In the end, the Alien and Sedition Acts proved so self-destructive to the Federalists that the Republicans only needed to sit back and watch as their enemies imploded. Alarmed by the Alien Act, Irish and German immigrants began flocking to the Republican party. Although John Adams’ second peace delegation had been a success, news of this success arrived too late to help him in the upcoming presidential election. When Napoleon declared himself military dictator, Jefferson reversed his long-held habit of emphasizing the similarities between France and America. Now, he insisted that the two nations were very different. He also suddenly switched to an isolationist position.
This passage suggests that the relief of knowing that the Federalist cause was self-destructing allowed Jefferson to let go of some of his more delusional beliefs at the time. There was no longer any need to discount evidence in order to have the world conform to the “conspiracy theory” he had devised. As a result, his political position became better informed and more reasonable.

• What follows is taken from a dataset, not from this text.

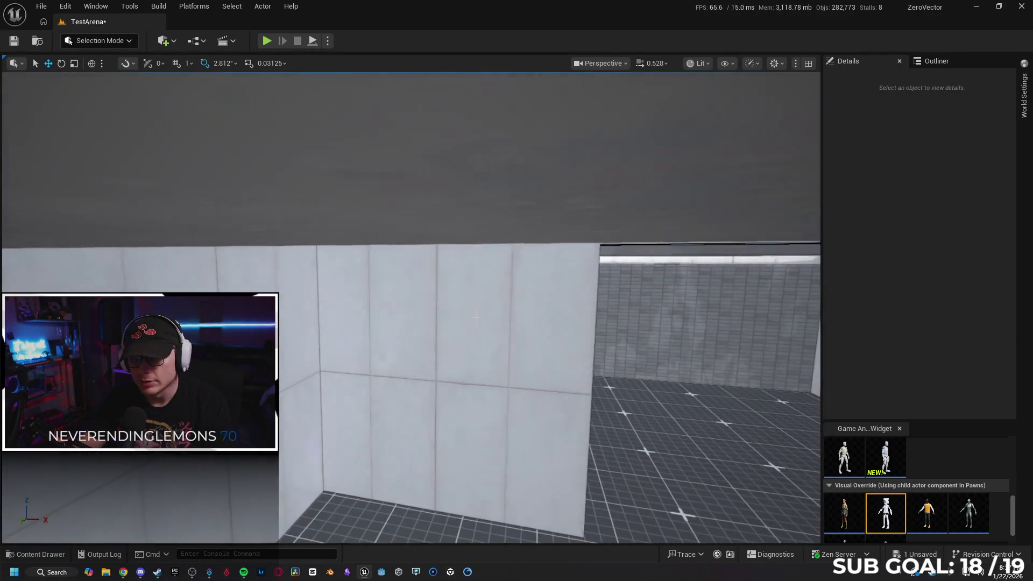
- Frame a single wall panel, then restore the 131-part building selection
key("ctrl+a")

Although John Adams did better in the election than many expected, he still lost to Jefferson and Burr. Just before the election, Hamilton published a pamphlet accusing Adams of being unfit for office. Adams was surprisingly unbothered by this, correctly predicting that it would harm Hamilton’s reputation more than his own. Both Hamilton and the Federalist party itself were permanently damaged in this period. So too was Adams’ belief in a way of conducting politics above partisanship.
This passage shows that many people lost in the 1800 presidential election—not just Adams. Overall, this was a turning point at which it became clear that the Federalist project was dying. At the same time, partisanship was also on the rise. These two facts together heralded a watershed moment in American politics.
John Adams was dismayed by this turn of events, yet he at least left the presidency satisfied that he was able to achieve peace with France. When Jefferson took office as president, Abigail demanded that Adams invite Jefferson to tea and cake. Adams did so, but after that point he and Jefferson did not speak for twelve years.
This is the final moment at which Jefferson and Adams made an effort to make their friendship at least seem alive, even if in reality it had died long ago.